The term “progressives” is a fancy update to “bifocals.” They’re actually quite a technological breakthrough–they’re multifocal, allowing you to shift prescriptions depending on where you look through the lens. I don’t know what mathematical genius came up with a way for a lens to do this, but I am prone to violent motion sickness and anticipate the adjustment being a very bumpy ride. Still, somehow they were able to fix this by measuring the pupillary distance for my new glasses, making the adjustment period a little easier for me. (They haven’t come in yet, so I will report back .) The pupillary distance measures the distance between the center of your pupils.

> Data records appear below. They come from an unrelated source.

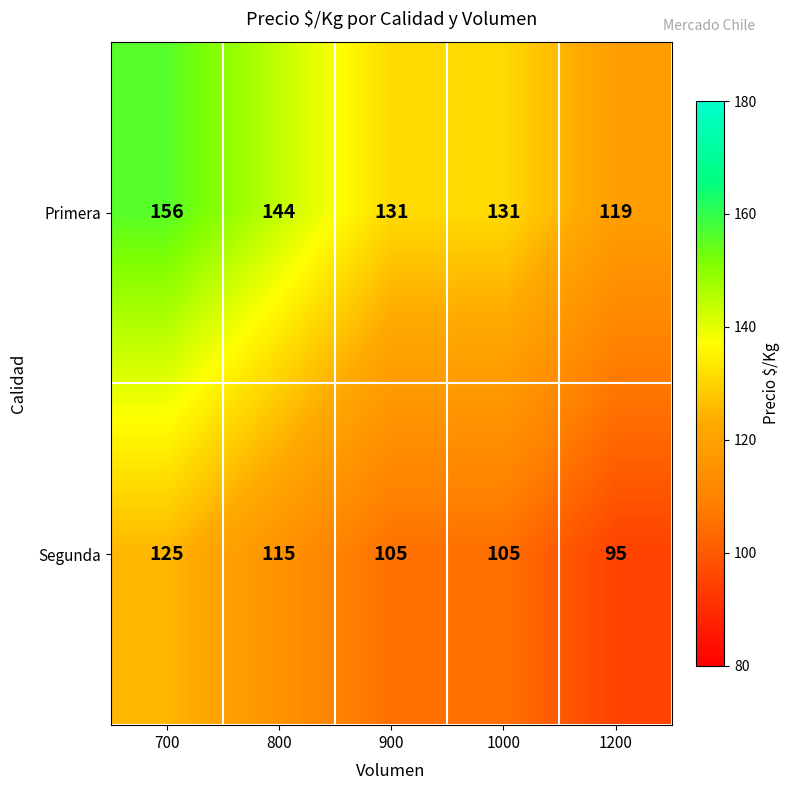

The Primera series shows 69 at 900. True or false?

False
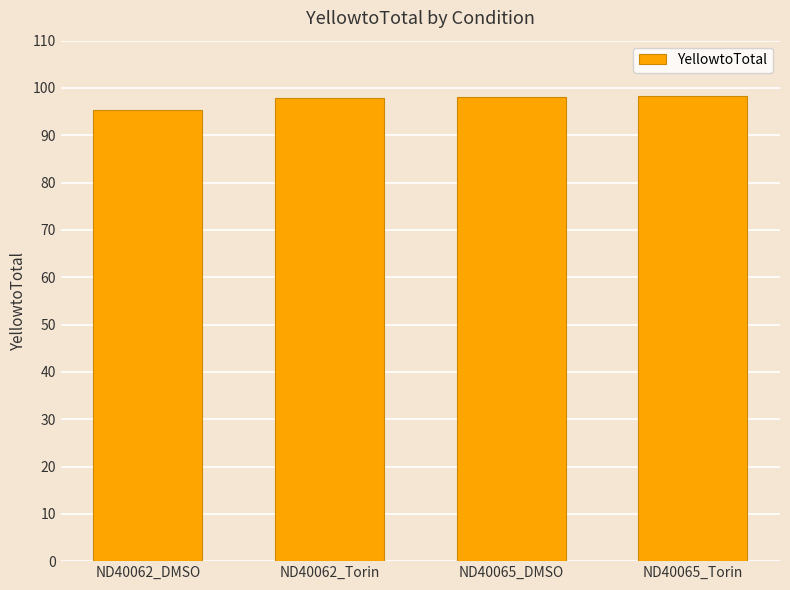

At which label is the value closest to 96?

ND40062_DMSO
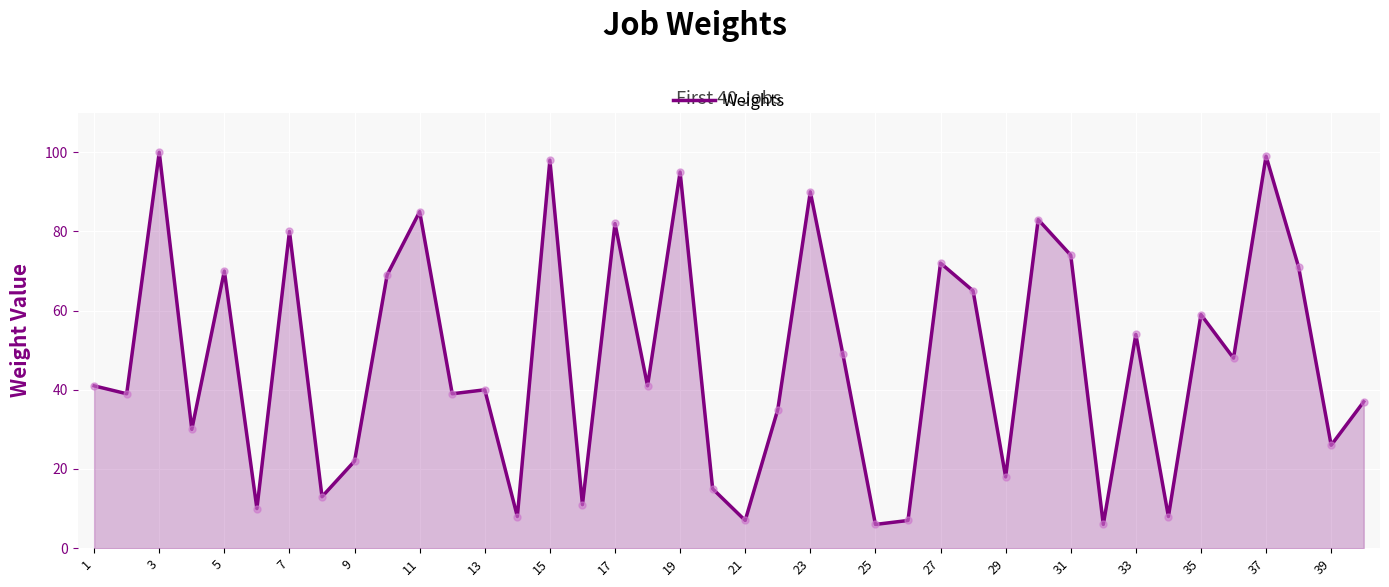

What is the minimum value shown in the chart?

6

Opticians use this measurement to ensure that the lenses are eyeglasses are correctly aligned.

The problem is the only people I know who wear them…are my parents. Sigh.

So I did it. Ponied up the cash for progressives, the way I imagine people make these kinds of concessions, because it makes sense, the way you might hesitantly say yes to horrible orthopedic shoes. A walker. Adult diapers.

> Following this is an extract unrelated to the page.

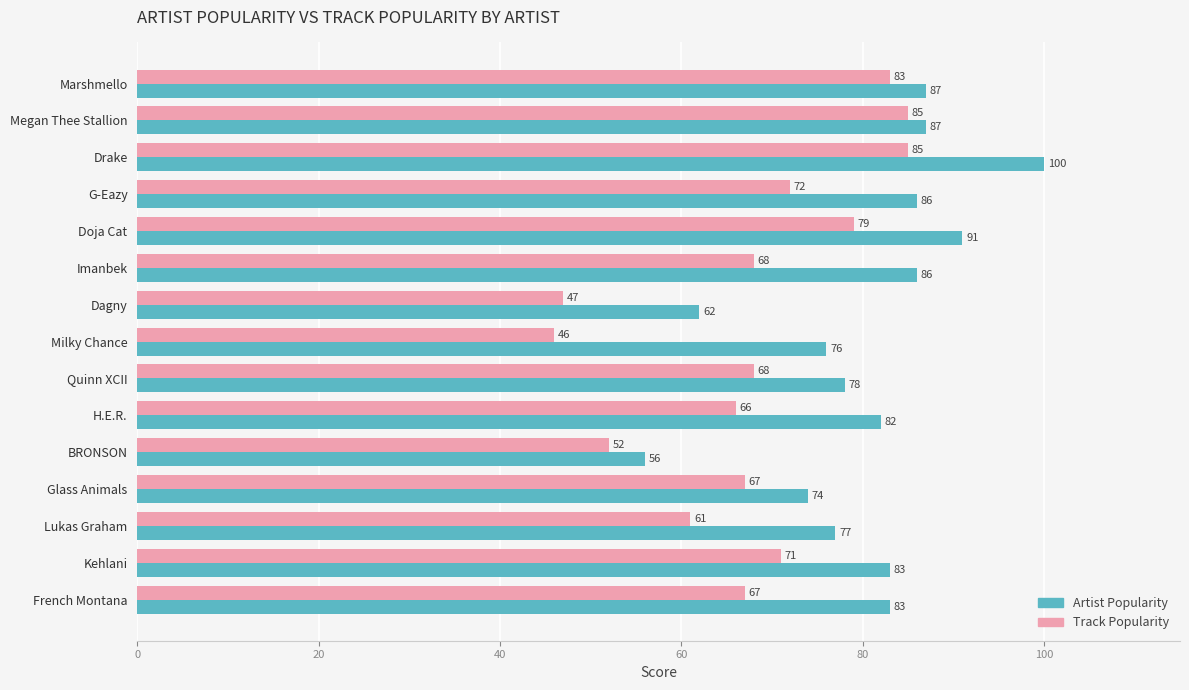

At which category is the sum across all series the highest?

Drake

But for now, it’s just glasses, which I’ve worn forever anyway. I’m trying not to make it a thing. (Too late).

This is, in effect, the body’s poetry: It teaches you a kind of wisdom through its limitations, in the way it changes your perception of the world around you. I haven’t been able to see further than four feet in front of me for as long as I can remember, but I’ve always been drawn to the big picture, to what’s out there, what could be and might be, at the sacrifice of focusing on the details. I find it excruciating to concentrate on one thing, one project, one draft without my eyes drifting away to something bigger, easier, further to reach for.

One of my roles is VP of Business & Talent Development at 2 Market Media, where I identify and cultivate talent–which I do by coaching experts to be powerful media personalities, and by developing content, looking down the arc of their story and brand. That feels so natural to me, to think and focus on their big picture, which is a safe distance from me. But when it comes to my own brand, my own projects, well, that’s a bit too close. Things get blurry and hard to see.

It plays out in other ways too–it’s also why I ask for a fork when there’s one right next to my plate, or why I went out and bought a magazine that I already had on a shelf. I keep missing what’s right in front of me, and it can be annoying, or worse.

This is a challenge for all of us. So much of the self-help lingo is about the big picture, knowing where you’re going, and I get that and how important it is. But especially as you get older, I realize that I can’t lose sight of what’s right there in front of me. And neither can you. Until we can see what’s right in front of us, we won’t get where we need to go.